Some spectral conditions for star-factors in bipartite graphs

Abstract

A spanning subgraph $F$ of $G$ is called an $F$-factor if every component of $F$ is isomorphic to some member of $F$, where $F$ is a set of connected graphs. We denote by $A\left(G\right)$ the adjacency matrix of $G$, and by $D\left(G\right)$ the distance matrix of $G$. The largest eigenvalue of $A\left(G\right)$, denoted by $\rho \left(G\right)$, is called the adjacency spectral radius of $G$. The largest eigenvalue of $D\left(G\right)$, denoted by $\mu \left(G\right)$, is called the distance spectral radius of $G$. In this paper, we aim to provide two spectral conditions to ensure the existence of star-factors with given properties. Let $G$ be a $k$-edge-connected bipartite graph with bipartition $(A,B)$ and $\left|B\right|=k\left|A\right|=kn$, where $n$ is a sufficiently large positive integer. Then the following two results are true.

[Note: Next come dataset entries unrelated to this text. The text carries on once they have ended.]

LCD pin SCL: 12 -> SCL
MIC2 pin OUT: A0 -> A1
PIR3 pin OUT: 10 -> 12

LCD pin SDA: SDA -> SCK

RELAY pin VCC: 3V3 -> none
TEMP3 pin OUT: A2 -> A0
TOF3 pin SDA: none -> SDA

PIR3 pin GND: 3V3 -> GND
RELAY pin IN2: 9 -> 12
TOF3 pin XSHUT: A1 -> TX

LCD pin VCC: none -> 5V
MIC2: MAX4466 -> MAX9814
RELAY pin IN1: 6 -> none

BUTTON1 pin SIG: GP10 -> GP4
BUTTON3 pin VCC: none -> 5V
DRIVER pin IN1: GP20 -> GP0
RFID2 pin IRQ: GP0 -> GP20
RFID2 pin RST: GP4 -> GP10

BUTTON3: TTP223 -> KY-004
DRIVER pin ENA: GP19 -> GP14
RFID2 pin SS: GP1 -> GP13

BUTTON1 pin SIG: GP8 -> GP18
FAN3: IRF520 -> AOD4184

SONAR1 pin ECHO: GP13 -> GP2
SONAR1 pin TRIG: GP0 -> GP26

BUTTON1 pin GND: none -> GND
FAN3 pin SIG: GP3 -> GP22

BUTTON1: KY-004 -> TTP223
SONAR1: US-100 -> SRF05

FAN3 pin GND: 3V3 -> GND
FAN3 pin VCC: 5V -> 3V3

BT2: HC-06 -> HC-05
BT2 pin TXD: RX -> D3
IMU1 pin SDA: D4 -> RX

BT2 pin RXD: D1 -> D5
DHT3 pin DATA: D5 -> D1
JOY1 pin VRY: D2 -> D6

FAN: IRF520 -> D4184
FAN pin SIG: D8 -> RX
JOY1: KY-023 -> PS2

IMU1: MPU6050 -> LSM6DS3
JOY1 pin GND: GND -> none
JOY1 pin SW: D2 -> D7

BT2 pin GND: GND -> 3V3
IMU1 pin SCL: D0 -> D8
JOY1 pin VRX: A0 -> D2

(i) If $\rho \left(G\right)\ge \rho (K_{n-1,kn-k-1}\nabla K_{1,k+1})$, then $G$ contains a star-factor $F$ with $d_F\left(u\right)=k$ for any $u\in A$ and $d_F\left(v\right)=1$ for any $v\in B$, unless $G=K_{n-1,kn-k-1}\nabla K_{1,k+1}$.

(ii) If $\mu \left(G\right)\le \mu (K_{n-1,kn-k-1}\nabla K_{1,k+1})$, then $G$ contains a star-factor $F$ with $d_F\left(u\right)=k$ for any $u\in A$ and $d_F\left(v\right)=1$ for any $v\in B$, unless $G=K_{n-1,kn-k-1}\nabla K_{1,k+1}$.